To WWW or not to WWW

From the Gospel according to Paul Maden

To WWW or not to WWW, that is the question.

For many people a website address must begin with www, always has done, always will do. Sure, there’s an old technical reason for it, probably also a good marketing reason (hear “www” on a radio or tv ad and you know it’s a website address).

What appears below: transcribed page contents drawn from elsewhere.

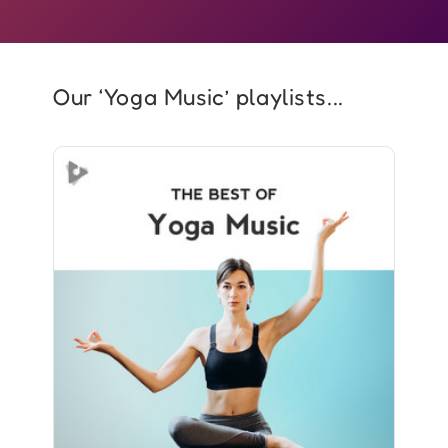
Our ‘Yoga Music’ playlists...
The Best of Yoga Music
Info
Play
1,166 followers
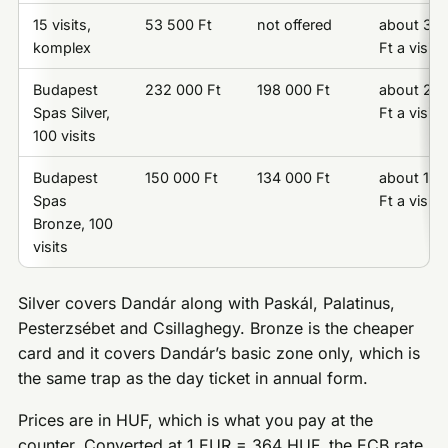
15 visits,
53 500 Ft
not offered
about 3 5
komplex
Ft a visit
Budapest
232 000 Ft
198 000 Ft
about 2 3
Spas Silver,
Ft a visit
100 visits
Budapest
150 000 Ft
134 000 Ft
about 1 5
Spas
Ft a visit
Bronze, 100
visits
Silver covers Dandár along with Paskál, Palatinus,
Pesterzsébet and Csillaghegy. Bronze is the cheaper
card and it covers Dandár’s basic zone only, which is
the same trap as the day ticket in annual form.
Prices are in HUF, which is what you pay at the
counter. Converted at 1 EUR = 364 HUF, the ECB rate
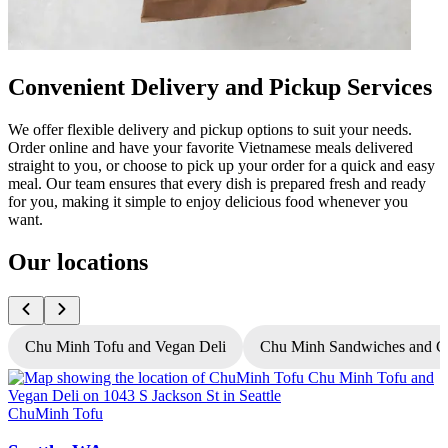
Convenient Delivery and Pickup Services
We offer flexible delivery and pickup options to suit your needs.
Order online and have your favorite Vietnamese meals delivered
straight to you, or choose to pick up your order for a quick and easy
meal. Our team ensures that every dish is prepared fresh and ready
for you, making it simple to enjoy delicious food whenever you
want.
Our locations
Chu Minh Tofu and Vegan Deli
Chu Minh Sandwiches and C
ChuMinh Tofu
C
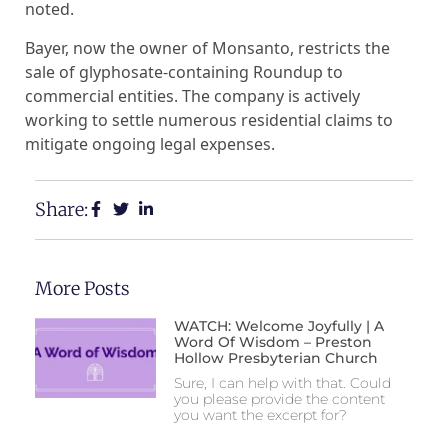
noted.
Bayer, now the owner of Monsanto, restricts the
sale of glyphosate-containing Roundup to
commercial entities. The company is actively
working to settle numerous residential claims to
mitigate ongoing legal expenses.
Share:
More Posts
WATCH: Welcome Joyfully | A
Word Of Wisdom – Preston
Hollow Presbyterian Church
Sure, I can help with that. Could
you please provide the content
you want the excerpt for?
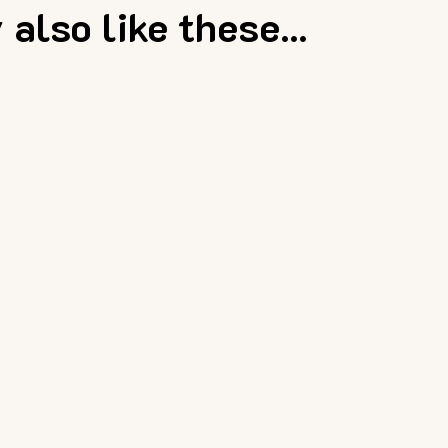
also like these...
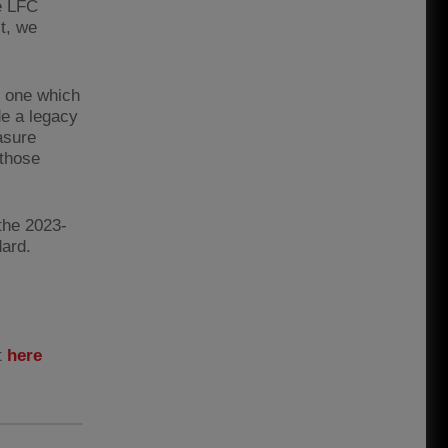
e LFC
t, we
t one which
de a legacy
asure
 those
the 2023-
ard.
t
here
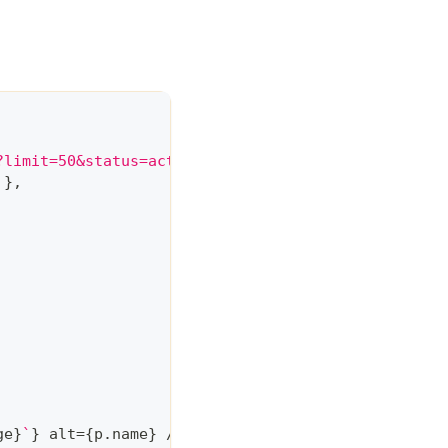
?limit=50&status=active'
,
{
}
,
ge
}
`
}
 alt
=
{
p
.
name
}
/
>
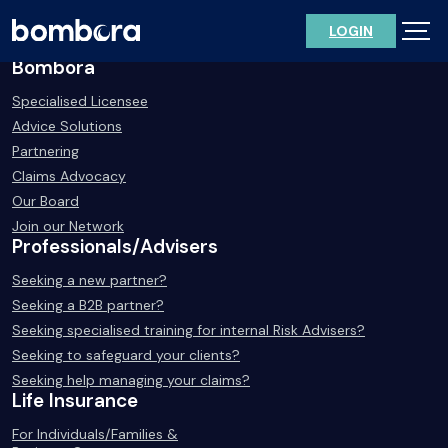
Skip
LOGIN
to
content
Bombora
Specialised Licensee
Advice Solutions
Partnering
Claims Advocacy
Our Board
Join our Network
Professionals/Advisers
Seeking a new partner?
Seeking a B2B partner?
Seeking specialised training for internal Risk Advisers?
Seeking to safeguard your clients?
Seeking help managing your claims?
Life Insurance
For Individuals/Families &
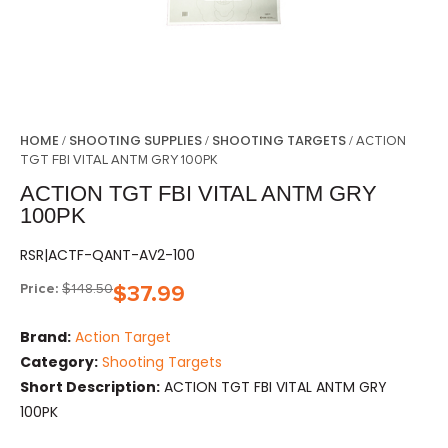
HOME
SHOOTING SUPPLIES
SHOOTING TARGETS
/
/
/ ACTION
TGT FBI VITAL ANTM GRY 100PK
ACTION TGT FBI VITAL ANTM GRY
100PK
RSR|ACTF-QANT-AV2-100
Price:
$
148.50
$
37.99
Brand:
Action Target
Category:
Shooting Targets
Short Description:
ACTION TGT FBI VITAL ANTM GRY
100PK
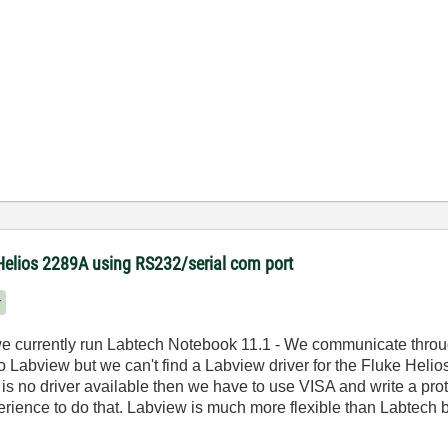
Helios 2289A using RS232/serial com port
r
we currently run Labtech Notebook 11.1 - We communicate throu
abview but we can't find a Labview driver for the Fluke Helios I
e is no driver available then we have to use VISA and write a prot
erience to do that. Labview is much more flexible than Labtech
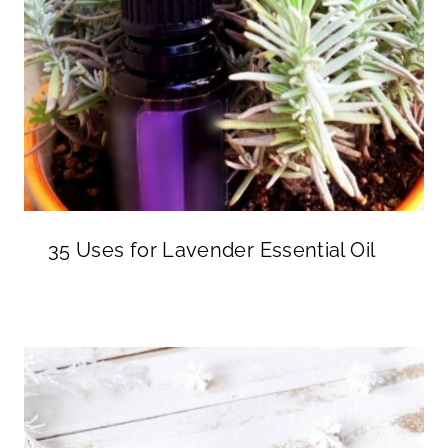
35 Uses for Lavender Essential Oil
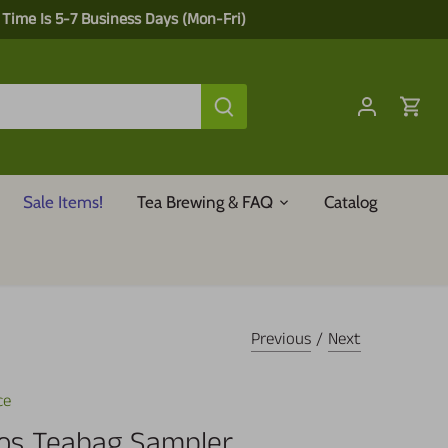
 Time Is 5-7 Business Days (Mon-Fri)
Sale Items!
Tea Brewing & FAQ
Catalog
Previous
/
Next
ce
os Teabag Sampler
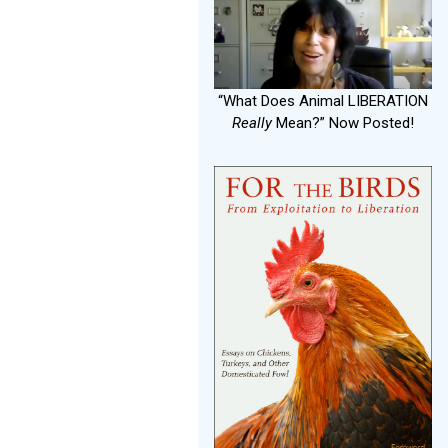
“What Does Animal LIBERATION
Really
Mean?” Now Posted!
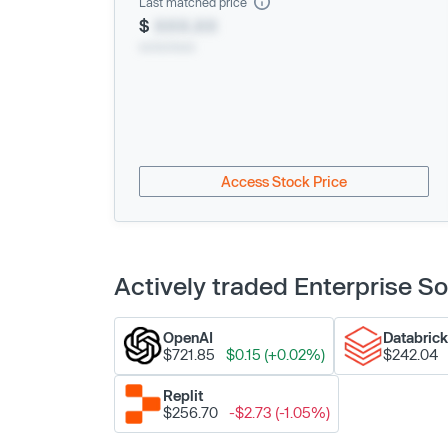
Last matched price
$
XXX.XX
xx/xx/xxxx
Access Stock Price
Actively traded Enterprise 
OpenAI
Databric
$721.85
$0.15 (+0.02%)
$242.04
Replit
$256.70
-$2.73 (-1.05%)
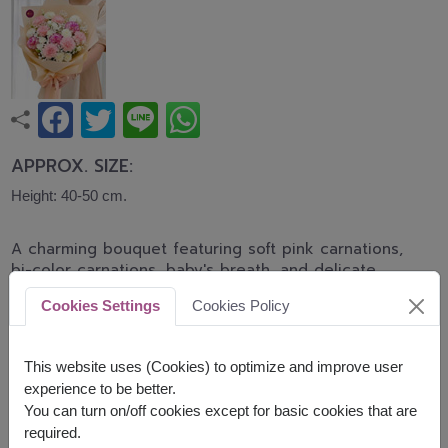
APPROX. SIZE:
Height: 40-50 cm.
A charming bouquet featuring soft pink carnations,
bi-color carnations, baby's breath, and delicate
white blooms wrapped in elegant peach-toned
Cookies Settings
Cookies Policy
paper. Sweet and heartwarming, this bouquet is
perfect for Mother's Day, birthdays, appreciation
gifts, or family celebrations.
This website uses (Cookies) to optimize and improve user
experience to be better.
Related Products:
FLV621
,
FLV447
You can turn on/off cookies except for basic cookies that are
required.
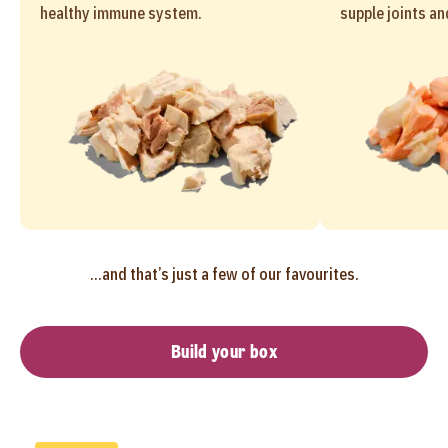
healthy immune system.
supple joints an
...and that’s just a few of our favourites.
Build your box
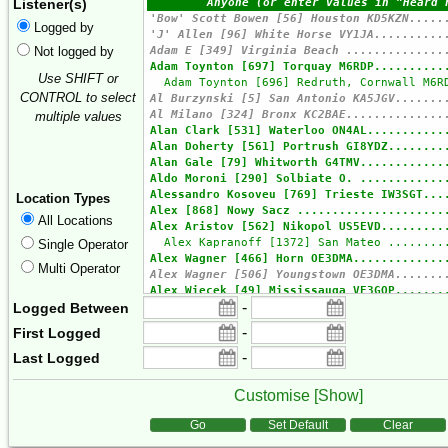
Listener(s)
Logged by
Not logged by
Use SHIFT or
CONTROL to select
multiple values
Location Types
All Locations
Single Operator
Multi Operator
-
Logged Between
-
First Logged
-
Last Logged
Customise [
Show
]
Form Actions
Go
Set Default
Clear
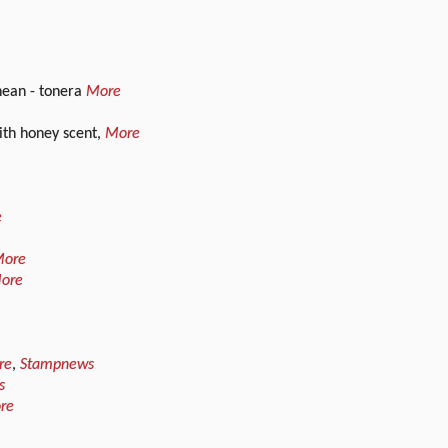
nean - tonera
More
ith honey scent,
More
e
ore
ore
re
,
Stampnews
s
re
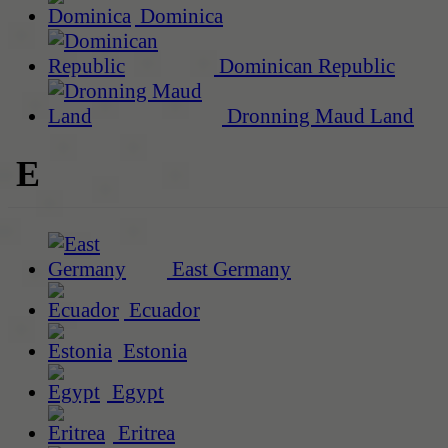
Dominica
Dominican Republic
Dronning Maud Land
E
East Germany
Ecuador
Estonia
Egypt
Eritrea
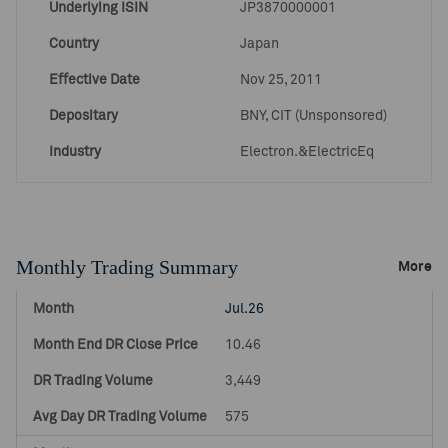
Underlying ISIN
JP3870000001
Country
Japan
Effective Date
Nov 25, 2011
Depositary
BNY, CIT (Unsponsored)
Industry
Electron.&ElectricEq
Monthly Trading Summary
More
Jul.26
10.46
3,449
575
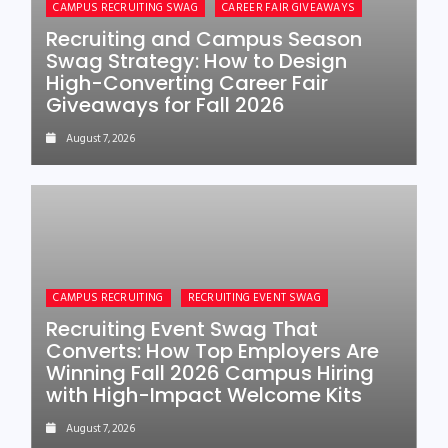
CAMPUS RECRUITING SWAG
CAREER FAIR GIVEAWAYS
Recruiting and Campus Season
Swag Strategy: How to Design
High-Converting Career Fair
Giveaways for Fall 2026
August 7, 2026
CAMPUS RECRUITING
RECRUITING EVENT SWAG
Recruiting Event Swag That
Converts: How Top Employers Are
Winning Fall 2026 Campus Hiring
with High-Impact Welcome Kits
August 7, 2026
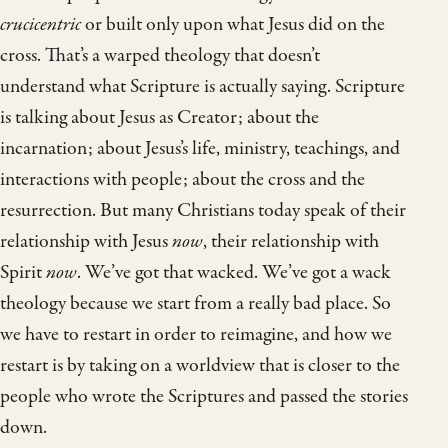
crucicentric
or built only upon what Jesus did on the
cross. That’s a warped theology that doesn’t
understand what Scripture is actually saying. Scripture
is talking about Jesus as Creator; about the
incarnation; about Jesus’s life, ministry, teachings, and
interactions with people; about the cross and the
resurrection. But many Christians today speak of their
relationship with Jesus
now
, their relationship with
Spirit
now
. We’ve got that wacked. We’ve got a wack
theology because we start from a really bad place. So
we have to restart in order to reimagine, and how we
restart is by taking on a worldview that is closer to the
people who wrote the Scriptures and passed the stories
down.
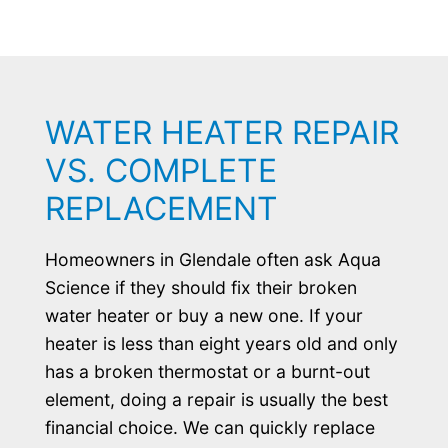
WATER HEATER REPAIR
VS. COMPLETE
REPLACEMENT
Homeowners in Glendale often ask Aqua
Science if they should fix their broken
water heater or buy a new one. If your
heater is less than eight years old and only
has a broken thermostat or a burnt-out
element, doing a repair is usually the best
financial choice. We can quickly replace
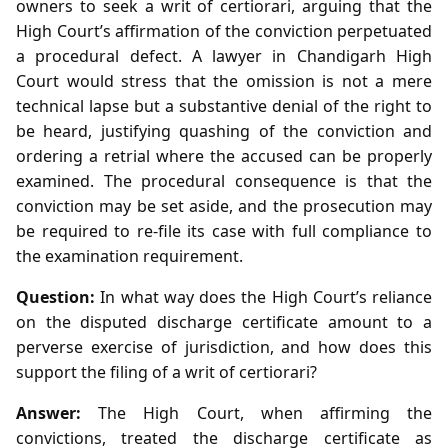
owners to seek a writ of certiorari, arguing that the
High Court’s affirmation of the conviction perpetuated
a procedural defect. A lawyer in Chandigarh High
Court would stress that the omission is not a mere
technical lapse but a substantive denial of the right to
be heard, justifying quashing of the conviction and
ordering a retrial where the accused can be properly
examined. The procedural consequence is that the
conviction may be set aside, and the prosecution may
be required to re‑file its case with full compliance to
the examination requirement.
Question:
In what way does the High Court’s reliance
on the disputed discharge certificate amount to a
perverse exercise of jurisdiction, and how does this
support the filing of a writ of certiorari?
Answer:
The High Court, when affirming the
convictions, treated the discharge certificate as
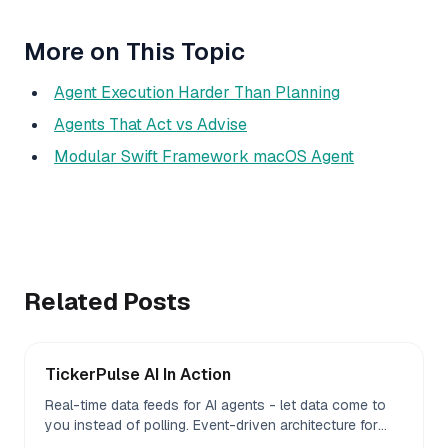
More on This Topic
Agent Execution Harder Than Planning
Agents That Act vs Advise
Modular Swift Framework macOS Agent
Related Posts
TickerPulse AI In Action
Real-time data feeds for AI agents - let data come to
you instead of polling. Event-driven architecture for
agent workflows.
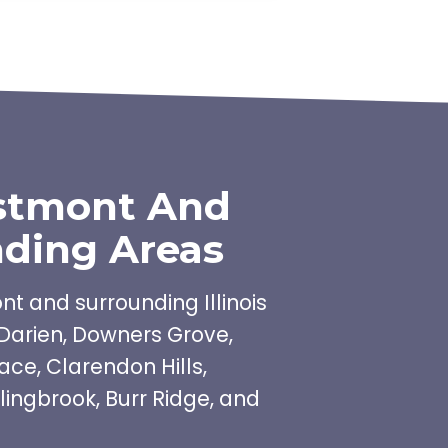
stmont And
ding Areas
t and surrounding Illinois
Darien, Downers Grove,
ace, Clarendon Hills,
lingbrook, Burr Ridge, and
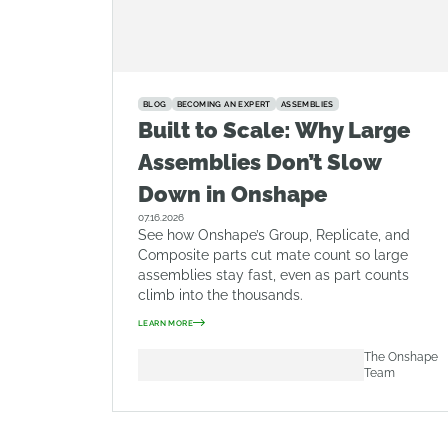
BLOG
BECOMING AN EXPERT
ASSEMBLIES
Built to Scale: Why Large
Assemblies Don’t Slow
Down in Onshape
07.16.2026
See how Onshape’s Group, Replicate, and
Composite parts cut mate count so large
assemblies stay fast, even as part counts
climb into the thousands.
LEARN MORE
The Onshape
Team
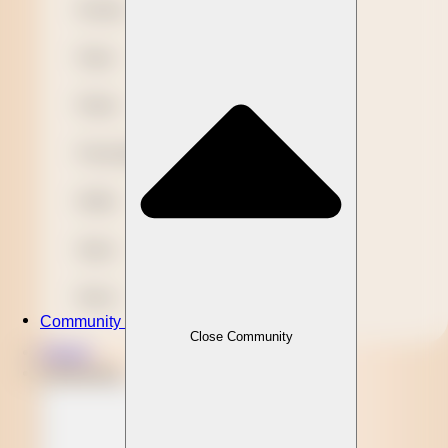
Novelty
Paper
Plastic
Presentation
Refills
Stylus
Wood
Community
Close Community
Clients
Community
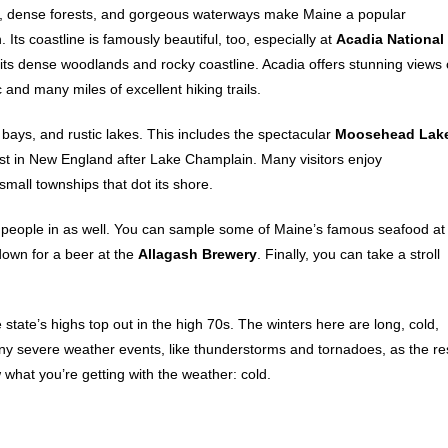
, dense forests, and gorgeous waterways make Maine a popular
. Its coastline is famously beautiful, too, especially at
Acadia National
h its dense woodlands and rocky coastline. Acadia offers stunning views 
c and many miles of excellent hiking trails.
bays, and rustic lakes. This includes the spectacular
Moosehead Lak
est in New England after Lake Champlain. Many visitors enjoy
mall townships that dot its shore.
raw people in as well. You can sample some of Maine’s famous seafood at
 down for a beer at the
Allagash Brewery
. Finally, you can take a stroll
state’s highs top out in the high 70s. The winters here are long, cold,
y severe weather events, like thunderstorms and tornadoes, as the re
what you’re getting with the weather: cold.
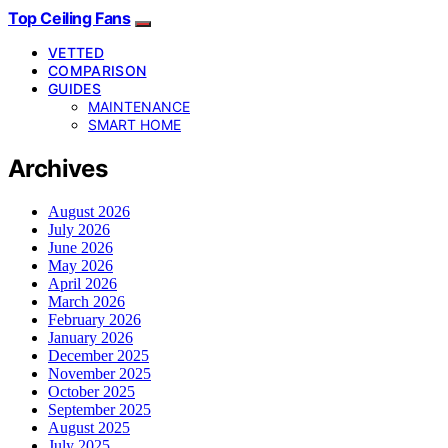
Top Ceiling Fans
VETTED
COMPARISON
GUIDES
MAINTENANCE
SMART HOME
Archives
August 2026
July 2026
June 2026
May 2026
April 2026
March 2026
February 2026
January 2026
December 2025
November 2025
October 2025
September 2025
August 2025
July 2025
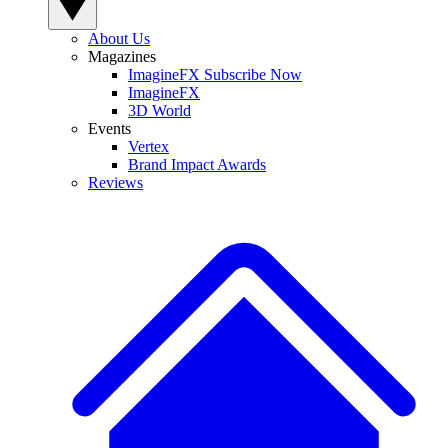
About Us
Magazines
ImagineFX Subscribe Now
ImagineFX
3D World
Events
Vertex
Brand Impact Awards
Reviews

But the truth is the www is not required. Many hosting accounts allow a site to be reached without typing the w’s. Take my local radio station “2BR” for example, both 2br.co.uk and www.2br.co.uk take you to the same content. And that’s fine, some people will type the w’s and some won’t.

So what’s the problem?

Search engines rank a website by (amongst other things) counting the number of other sites that link to your site. If your site is visible at two (or more) separate addresses other sites may not know which one to link to, so some may point to the “www” and some to the “no www”. This has the effect of diluting your ranking between the two different addresses.

Search engines also employ techniques to filter out duplicate content (identical content found on multiple pages) – which means they may favour one of your site addresses at random, not necessarily the one you want.

The solution is usually quite easy, by simply adding a 3 line text file to your site you can redirect one name to the other. Let’s say you want to redirect the “no www” name to the “www” name.

Simply create a text file called “.htaccess” with the following content and save it in the same folder as your home page…

To redirect visitors (and search engines) to the “WWW” version:
RewriteEngine On
RewriteCond %{http_host} !^www\.2br\.co\.uk$
RewriteRule ^(.*)$ http://www.2br.co.uk/$1 [L,R=301]

Or, to redirect to the “No WWW” version:
RewriteEngine On
RewriteCond %{http_host} !^2br\.co\.uk$
RewriteRule ^(.*)$ http://2br.co.uk/$1 [L,R=301]

Pay attention, here comes the science bit…

Line 1 – Instructs your web server to switch on a special feature called URL rewriting, which allows incoming requests for pages to be modified in various ways before sending the page back to the visitor.

Line 2 – Tells the server to watch out for requests coming in where the domain name doesn’t match the name we specified.

Line 3 – Sends a message back to the user’s browser (or the search engine) that the page they requested has moved, and can now be found at a new address. If a user requested the page their browser will automatically redirect to the new address. If a search engine requested the page, it will then update its records with the new address of the page.

So, using this technique users and search engines will be alerted to your preferred domain name, allowing you to use different domain names whilst preserving your search engine rankings.